Round-table discussion with climate scientists

This past October Fr. Bob Dueweke visited the National Center for Atmospheric Research (NCAR) in Boulder, Colorado. The purpose for visiting this facility and its scientists was to learn more about climate change and how the mission of Augustinians International might realign its focus and energy. Questions that guided this visit were as follows:

–How does one, who is not a professional scientist, stay up to date with the current research in climate science?

— I am familiar with the IPCC’s Assessment Reports and books by Elizabeth Kolbert, Benjamin Barber, Jeremy Jackson, Steve Chapple, and Dahr Jamail, to mention a few. I recently explored NCAR’s online library link, but is it open to the public?
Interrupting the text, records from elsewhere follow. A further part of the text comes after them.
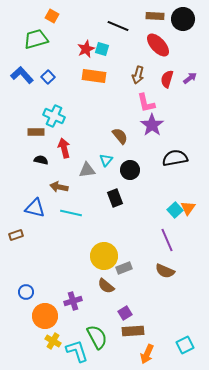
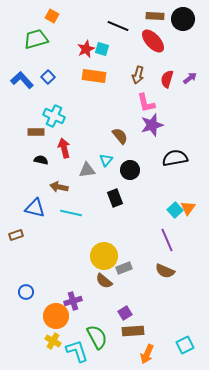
red ellipse at (158, 45): moved 5 px left, 4 px up
blue L-shape at (22, 75): moved 5 px down
purple star at (152, 125): rotated 20 degrees clockwise
brown semicircle at (106, 286): moved 2 px left, 5 px up
orange circle at (45, 316): moved 11 px right
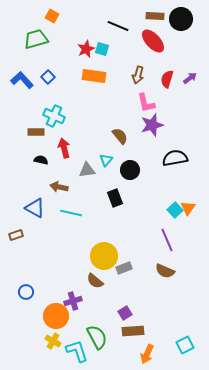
black circle at (183, 19): moved 2 px left
blue triangle at (35, 208): rotated 15 degrees clockwise
brown semicircle at (104, 281): moved 9 px left
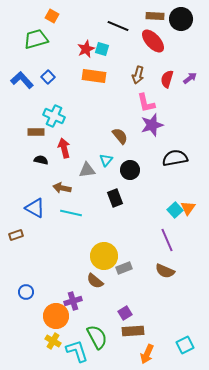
brown arrow at (59, 187): moved 3 px right, 1 px down
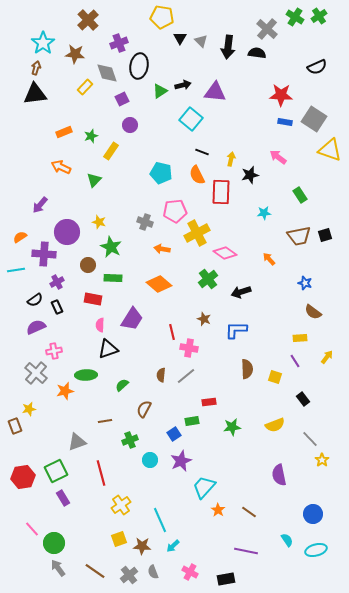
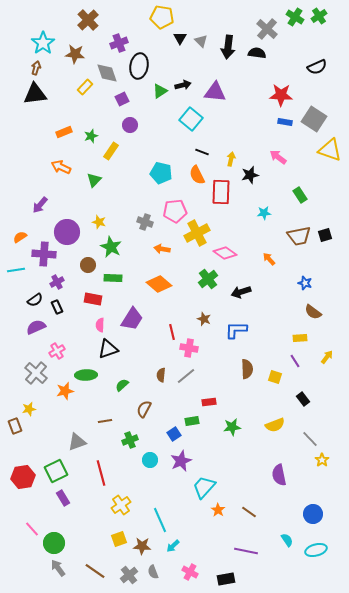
pink cross at (54, 351): moved 3 px right; rotated 21 degrees counterclockwise
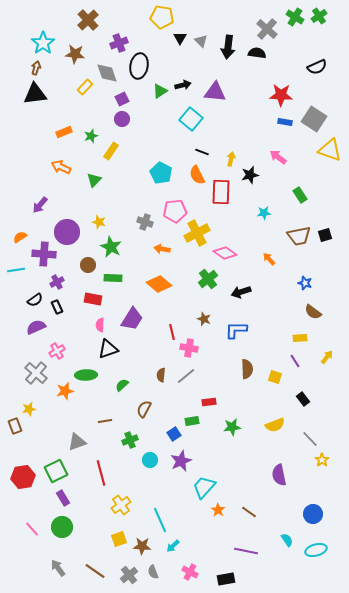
purple circle at (130, 125): moved 8 px left, 6 px up
cyan pentagon at (161, 173): rotated 15 degrees clockwise
green circle at (54, 543): moved 8 px right, 16 px up
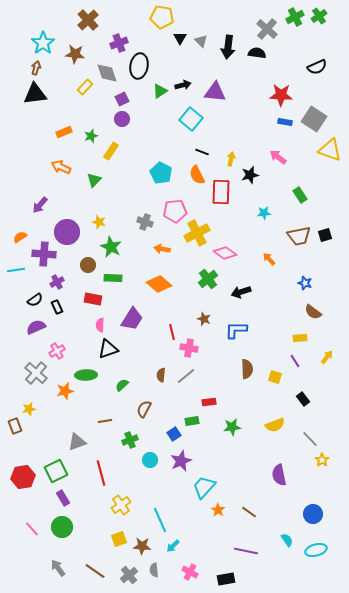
green cross at (295, 17): rotated 30 degrees clockwise
gray semicircle at (153, 572): moved 1 px right, 2 px up; rotated 16 degrees clockwise
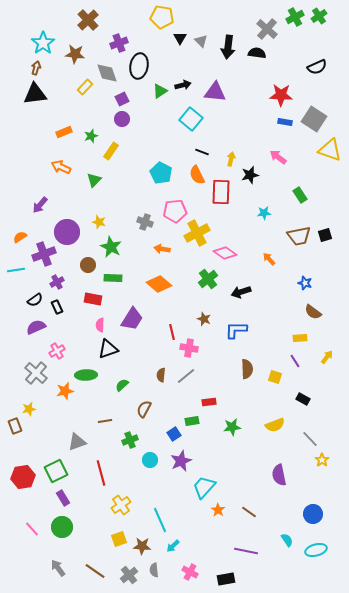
purple cross at (44, 254): rotated 25 degrees counterclockwise
black rectangle at (303, 399): rotated 24 degrees counterclockwise
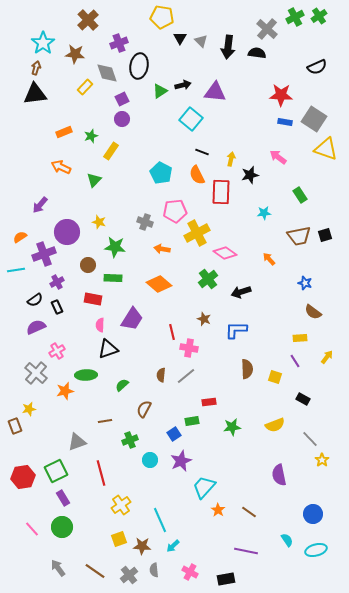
yellow triangle at (330, 150): moved 4 px left, 1 px up
green star at (111, 247): moved 4 px right; rotated 20 degrees counterclockwise
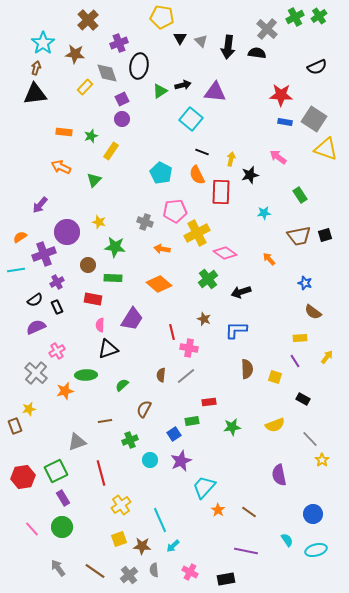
orange rectangle at (64, 132): rotated 28 degrees clockwise
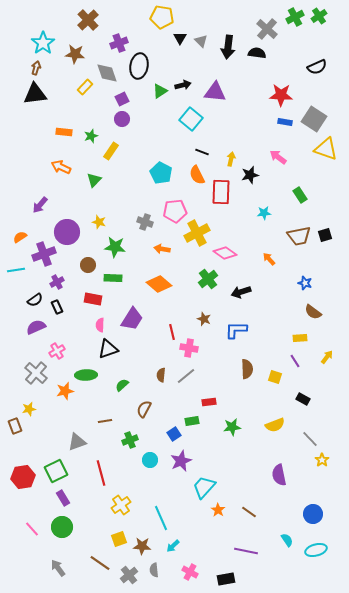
cyan line at (160, 520): moved 1 px right, 2 px up
brown line at (95, 571): moved 5 px right, 8 px up
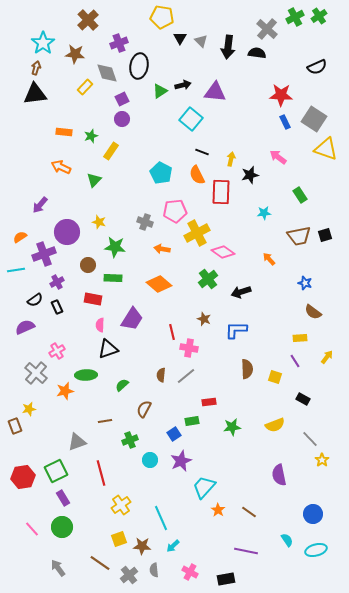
blue rectangle at (285, 122): rotated 56 degrees clockwise
pink diamond at (225, 253): moved 2 px left, 1 px up
purple semicircle at (36, 327): moved 11 px left
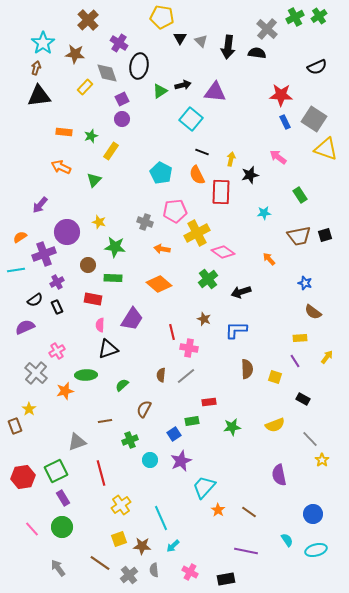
purple cross at (119, 43): rotated 36 degrees counterclockwise
black triangle at (35, 94): moved 4 px right, 2 px down
yellow star at (29, 409): rotated 24 degrees counterclockwise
The University of Michigan has a wealth of materials in line with the SDGs. Are there other recommended resources?

Fr. Bob at NCAR

–What and where are the areas on the planet most sensitive to climate change? How is it detected? Is that area atmospheric, oceanic, or land-based?

–There are many programs of data collection on the Internet for the so-called citizen scientist. Are these valid programs to participate in?

–I am interested in knowing more about “Rising Voices” and collaboration with Indigenous communities affected by sea level rise and other impacts due to climate change. Collaboration with indigenous communities/local knowledge is a constant concern at UN conversations.

–What political entities have benefited from NCAR’s research in developing policy?

Fr. Bob with senior scientist Joe Tribbia

Hopefully, we will be able to continue this important conversation on climate change.